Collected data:
---*---
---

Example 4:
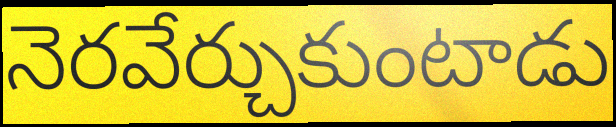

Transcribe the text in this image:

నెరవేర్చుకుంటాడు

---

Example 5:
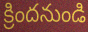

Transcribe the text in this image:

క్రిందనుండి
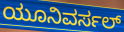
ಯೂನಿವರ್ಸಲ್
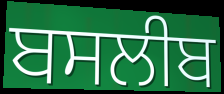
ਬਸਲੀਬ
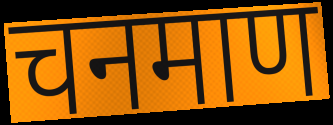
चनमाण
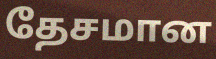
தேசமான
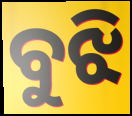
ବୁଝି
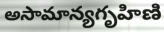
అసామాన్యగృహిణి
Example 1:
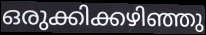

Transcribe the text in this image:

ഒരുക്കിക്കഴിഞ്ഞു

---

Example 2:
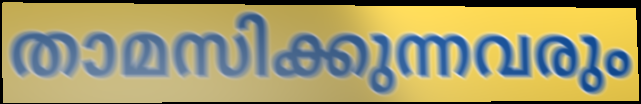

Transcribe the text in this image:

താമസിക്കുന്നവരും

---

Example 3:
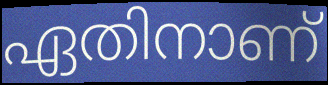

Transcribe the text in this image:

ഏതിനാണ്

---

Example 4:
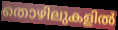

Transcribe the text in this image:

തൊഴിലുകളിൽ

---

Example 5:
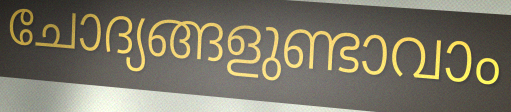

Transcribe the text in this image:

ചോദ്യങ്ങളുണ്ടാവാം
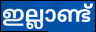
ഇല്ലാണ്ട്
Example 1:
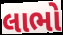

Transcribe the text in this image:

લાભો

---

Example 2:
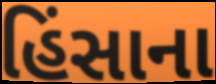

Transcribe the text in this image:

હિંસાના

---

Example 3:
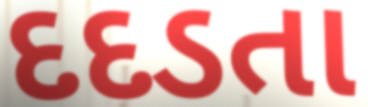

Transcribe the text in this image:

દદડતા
---*---
### Work instructions
Give the records a second time exactly, keeping the images out.

### Expected output
---

Example 4:

Transcribe the text in this image:

నెరవేర్చుకుంటాడు

---

Example 5:

Transcribe the text in this image:

క్రిందనుండి
ಯೂನಿವರ್ಸಲ್
ਬਸਲੀਬ
चनमाण
தேசமான
ବୁଝି
అసామాన్యగృహిణి
Example 1:

Transcribe the text in this image:

ഒരുക്കിക്കഴിഞ്ഞു

---

Example 2:

Transcribe the text in this image:

താമസിക്കുന്നവരും

---

Example 3:

Transcribe the text in this image:

ഏതിനാണ്

---

Example 4:

Transcribe the text in this image:

തൊഴിലുകളിൽ

---

Example 5:

Transcribe the text in this image:

ചോദ്യങ്ങളുണ്ടാവാം
ഇല്ലാണ്ട്
Example 1:

Transcribe the text in this image:

લાભો

---

Example 2:

Transcribe the text in this image:

હિંસાના

---

Example 3:

Transcribe the text in this image:

દદડતા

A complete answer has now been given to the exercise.